_What is needed_
What you should give back is a precise copy of the lines below from the one containing "liquor bottle <box>102,69,111,89</box>, 14.99" through the one containing "the green tree at [42,187], 65.98", with no pictures.

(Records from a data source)

○ ○ ○ ○

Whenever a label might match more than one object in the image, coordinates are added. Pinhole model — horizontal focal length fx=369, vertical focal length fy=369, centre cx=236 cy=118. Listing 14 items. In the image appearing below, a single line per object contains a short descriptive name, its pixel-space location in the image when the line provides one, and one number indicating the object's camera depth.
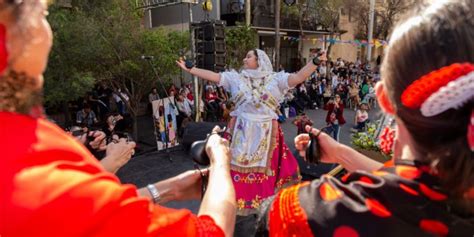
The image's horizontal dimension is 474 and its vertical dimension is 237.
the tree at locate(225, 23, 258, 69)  12.64
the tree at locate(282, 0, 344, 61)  16.59
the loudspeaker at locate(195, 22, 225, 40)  7.15
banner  8.09
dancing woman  3.76
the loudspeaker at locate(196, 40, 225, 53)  7.16
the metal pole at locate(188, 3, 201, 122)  7.63
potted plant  4.49
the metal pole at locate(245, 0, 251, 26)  14.89
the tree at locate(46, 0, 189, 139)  7.12
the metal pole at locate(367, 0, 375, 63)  17.62
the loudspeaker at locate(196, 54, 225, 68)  7.23
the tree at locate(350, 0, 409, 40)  19.35
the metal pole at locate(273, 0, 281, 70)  13.51
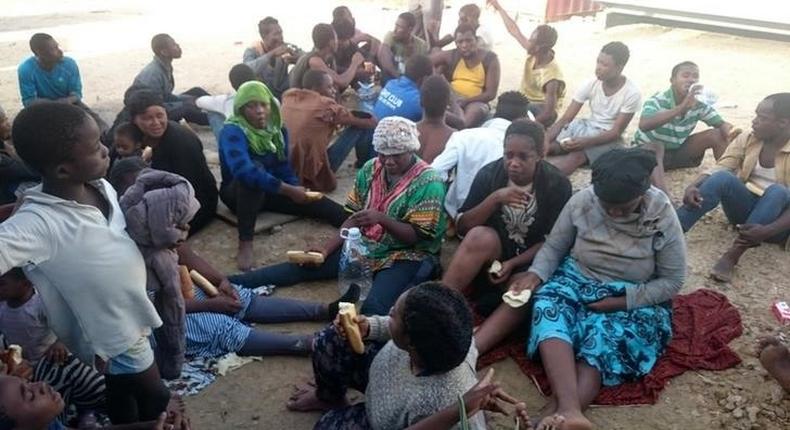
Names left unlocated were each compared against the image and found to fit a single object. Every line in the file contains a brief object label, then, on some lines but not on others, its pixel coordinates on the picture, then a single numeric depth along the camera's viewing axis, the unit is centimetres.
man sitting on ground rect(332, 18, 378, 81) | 755
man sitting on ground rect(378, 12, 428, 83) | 761
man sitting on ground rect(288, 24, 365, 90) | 670
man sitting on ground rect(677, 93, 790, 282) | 427
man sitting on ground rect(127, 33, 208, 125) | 650
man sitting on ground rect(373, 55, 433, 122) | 570
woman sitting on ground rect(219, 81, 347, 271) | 444
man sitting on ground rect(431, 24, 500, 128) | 677
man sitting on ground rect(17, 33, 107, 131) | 613
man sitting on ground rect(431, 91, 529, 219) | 436
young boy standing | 204
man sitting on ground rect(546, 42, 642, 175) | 550
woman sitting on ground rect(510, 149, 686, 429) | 309
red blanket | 319
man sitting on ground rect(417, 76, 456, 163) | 466
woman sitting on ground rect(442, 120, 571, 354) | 347
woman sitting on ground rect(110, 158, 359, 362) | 229
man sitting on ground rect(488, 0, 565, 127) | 638
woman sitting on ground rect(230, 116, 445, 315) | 367
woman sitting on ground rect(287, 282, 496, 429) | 208
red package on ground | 376
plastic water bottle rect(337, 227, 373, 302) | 397
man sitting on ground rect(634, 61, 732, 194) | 538
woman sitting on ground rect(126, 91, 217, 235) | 421
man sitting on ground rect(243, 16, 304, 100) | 718
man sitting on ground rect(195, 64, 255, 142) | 562
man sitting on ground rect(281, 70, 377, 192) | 522
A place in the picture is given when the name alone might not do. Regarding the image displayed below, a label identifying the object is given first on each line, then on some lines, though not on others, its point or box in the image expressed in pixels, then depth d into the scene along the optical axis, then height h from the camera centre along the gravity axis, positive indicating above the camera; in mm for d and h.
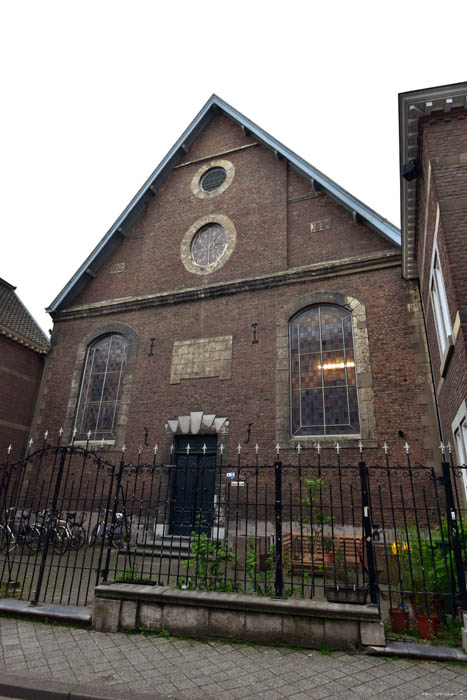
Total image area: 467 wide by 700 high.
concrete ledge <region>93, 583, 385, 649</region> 4668 -1110
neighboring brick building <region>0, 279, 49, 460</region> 13547 +4216
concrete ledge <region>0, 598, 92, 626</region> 5420 -1277
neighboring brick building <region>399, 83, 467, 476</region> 6527 +5209
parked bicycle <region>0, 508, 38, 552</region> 10105 -603
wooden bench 7801 -546
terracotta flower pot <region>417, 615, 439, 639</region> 4824 -1113
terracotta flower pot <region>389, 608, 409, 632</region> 5051 -1110
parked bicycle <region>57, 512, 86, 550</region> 10216 -473
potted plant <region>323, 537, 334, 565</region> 7207 -427
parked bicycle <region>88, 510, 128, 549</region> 10713 -455
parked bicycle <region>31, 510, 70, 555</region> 10227 -604
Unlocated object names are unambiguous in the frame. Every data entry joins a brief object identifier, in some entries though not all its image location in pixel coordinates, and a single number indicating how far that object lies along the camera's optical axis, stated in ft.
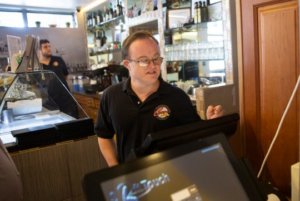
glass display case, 6.50
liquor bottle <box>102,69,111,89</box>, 14.99
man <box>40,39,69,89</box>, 14.46
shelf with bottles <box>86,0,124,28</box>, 15.19
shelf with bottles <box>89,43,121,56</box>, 16.07
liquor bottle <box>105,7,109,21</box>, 16.56
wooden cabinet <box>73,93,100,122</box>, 14.65
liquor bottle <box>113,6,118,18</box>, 15.43
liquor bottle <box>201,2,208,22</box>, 9.60
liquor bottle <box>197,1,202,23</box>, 9.75
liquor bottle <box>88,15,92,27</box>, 18.90
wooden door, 6.87
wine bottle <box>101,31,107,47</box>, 18.01
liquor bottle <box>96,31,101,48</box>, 18.33
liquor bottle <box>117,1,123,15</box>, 14.88
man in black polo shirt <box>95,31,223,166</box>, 4.57
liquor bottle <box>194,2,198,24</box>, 9.93
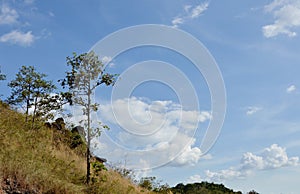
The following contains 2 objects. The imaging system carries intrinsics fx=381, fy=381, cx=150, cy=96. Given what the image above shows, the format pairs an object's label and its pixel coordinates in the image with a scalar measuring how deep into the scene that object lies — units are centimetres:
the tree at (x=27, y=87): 1549
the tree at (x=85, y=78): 1222
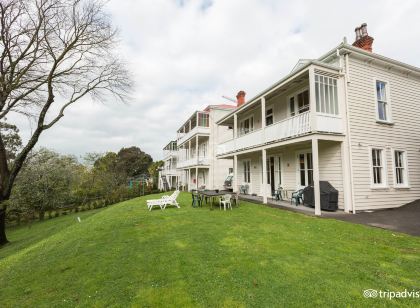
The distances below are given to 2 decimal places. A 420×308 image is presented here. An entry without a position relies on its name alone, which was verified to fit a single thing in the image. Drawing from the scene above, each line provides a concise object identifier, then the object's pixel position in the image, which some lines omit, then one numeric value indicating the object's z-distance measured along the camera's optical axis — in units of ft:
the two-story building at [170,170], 121.08
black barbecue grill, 29.63
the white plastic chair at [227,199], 36.01
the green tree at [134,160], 194.49
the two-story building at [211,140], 74.90
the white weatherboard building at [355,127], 29.96
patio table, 35.36
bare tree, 30.89
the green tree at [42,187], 65.98
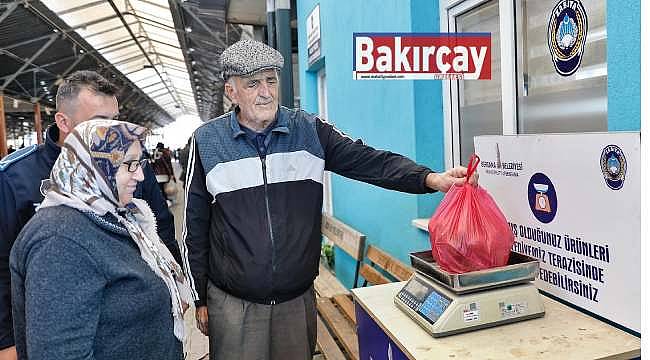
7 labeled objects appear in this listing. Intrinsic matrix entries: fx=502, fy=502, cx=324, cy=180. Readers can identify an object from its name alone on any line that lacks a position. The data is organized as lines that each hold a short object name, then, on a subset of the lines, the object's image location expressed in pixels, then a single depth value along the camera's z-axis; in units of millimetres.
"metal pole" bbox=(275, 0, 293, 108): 5078
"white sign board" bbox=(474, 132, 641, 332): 1288
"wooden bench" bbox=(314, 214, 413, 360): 2773
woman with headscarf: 1163
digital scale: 1339
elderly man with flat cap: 1857
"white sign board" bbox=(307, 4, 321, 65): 4789
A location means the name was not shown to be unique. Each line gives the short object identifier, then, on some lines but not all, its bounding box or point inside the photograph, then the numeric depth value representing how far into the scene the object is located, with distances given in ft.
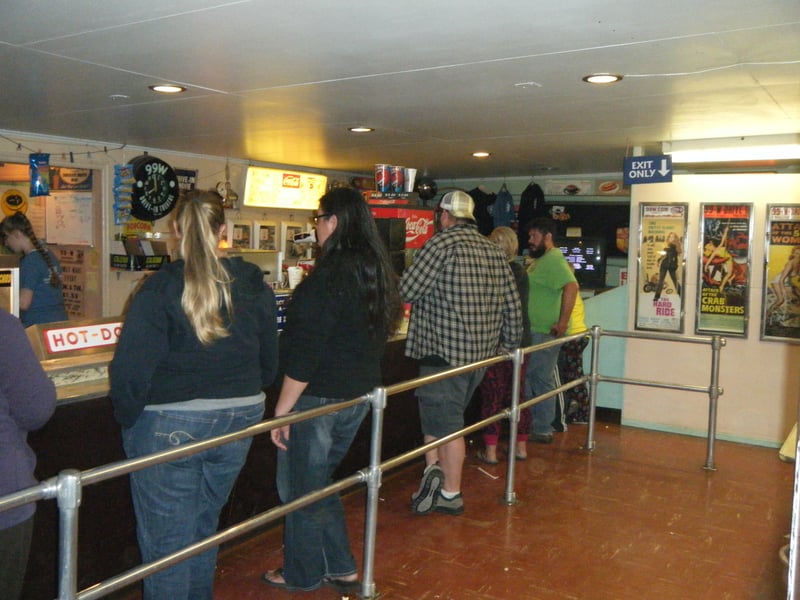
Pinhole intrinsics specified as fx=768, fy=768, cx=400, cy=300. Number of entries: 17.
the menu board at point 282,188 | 28.89
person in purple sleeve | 6.05
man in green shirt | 17.61
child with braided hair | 17.08
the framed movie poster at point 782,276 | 18.19
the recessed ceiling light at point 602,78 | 12.07
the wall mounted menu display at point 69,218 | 25.03
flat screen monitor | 30.60
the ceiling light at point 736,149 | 18.42
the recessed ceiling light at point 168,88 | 13.78
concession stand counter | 9.04
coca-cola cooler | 18.08
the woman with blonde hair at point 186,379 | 7.27
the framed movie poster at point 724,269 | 18.80
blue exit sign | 19.15
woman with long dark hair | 9.23
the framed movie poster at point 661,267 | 19.57
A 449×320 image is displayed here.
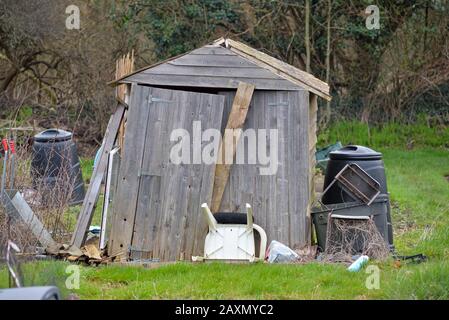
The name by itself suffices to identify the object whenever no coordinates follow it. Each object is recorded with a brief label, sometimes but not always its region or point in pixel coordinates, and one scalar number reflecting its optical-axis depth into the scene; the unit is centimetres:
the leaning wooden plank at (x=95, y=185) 1691
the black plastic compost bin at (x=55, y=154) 2370
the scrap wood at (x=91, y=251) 1611
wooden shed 1672
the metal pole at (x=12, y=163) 1627
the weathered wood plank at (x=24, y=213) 1619
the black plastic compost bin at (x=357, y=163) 1716
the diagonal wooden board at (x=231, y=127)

○ ○ ○ ○

_Exercise output_
liquor bottle <box>102,69,111,89</box>, 14.99
man <box>40,39,69,89</box>, 14.46
shelf with bottles <box>86,0,124,28</box>, 15.19
shelf with bottles <box>89,43,121,56</box>, 16.07
liquor bottle <box>105,7,109,21</box>, 16.56
wooden cabinet <box>73,93,100,122</box>, 14.65
liquor bottle <box>113,6,118,18</box>, 15.43
liquor bottle <box>201,2,208,22</box>, 9.60
liquor bottle <box>197,1,202,23</box>, 9.75
liquor bottle <box>88,15,92,27</box>, 18.90
wooden door, 6.87
wine bottle <box>101,31,107,47</box>, 18.01
liquor bottle <box>96,31,101,48</box>, 18.33
liquor bottle <box>117,1,123,15</box>, 14.88
man in black polo shirt <box>95,31,223,166</box>, 4.57
liquor bottle <box>194,2,198,24</box>, 9.93
The following contains 2 objects. The imaging system carries intrinsics fx=381, fy=381, cx=150, cy=96. Given what the image above shows, the format pairs an object's label and its pixel coordinates in the image with a scalar measuring how deep into the scene that object lies — units are centimetres:
the tree at (x=27, y=87): 1549
the tree at (x=85, y=78): 1222
The distances below are given to 2 decimal places. A 420×308 image is presented here. An entry without a position relies on its name alone, which was verified to fit a single thing in the image. Drawing from the scene above, each line provides a concise object identifier, then the object's pixel position in the image, which some lines omit, then one numeric value indicating the object's z-distance measured along the camera's optical axis — in units of ft:
the two-story building at [170,170], 121.08
black barbecue grill, 29.63
the white plastic chair at [227,199], 36.01
the green tree at [134,160], 194.49
the two-story building at [211,140], 74.90
the white weatherboard building at [355,127], 29.96
patio table, 35.36
bare tree, 30.89
the green tree at [42,187], 65.98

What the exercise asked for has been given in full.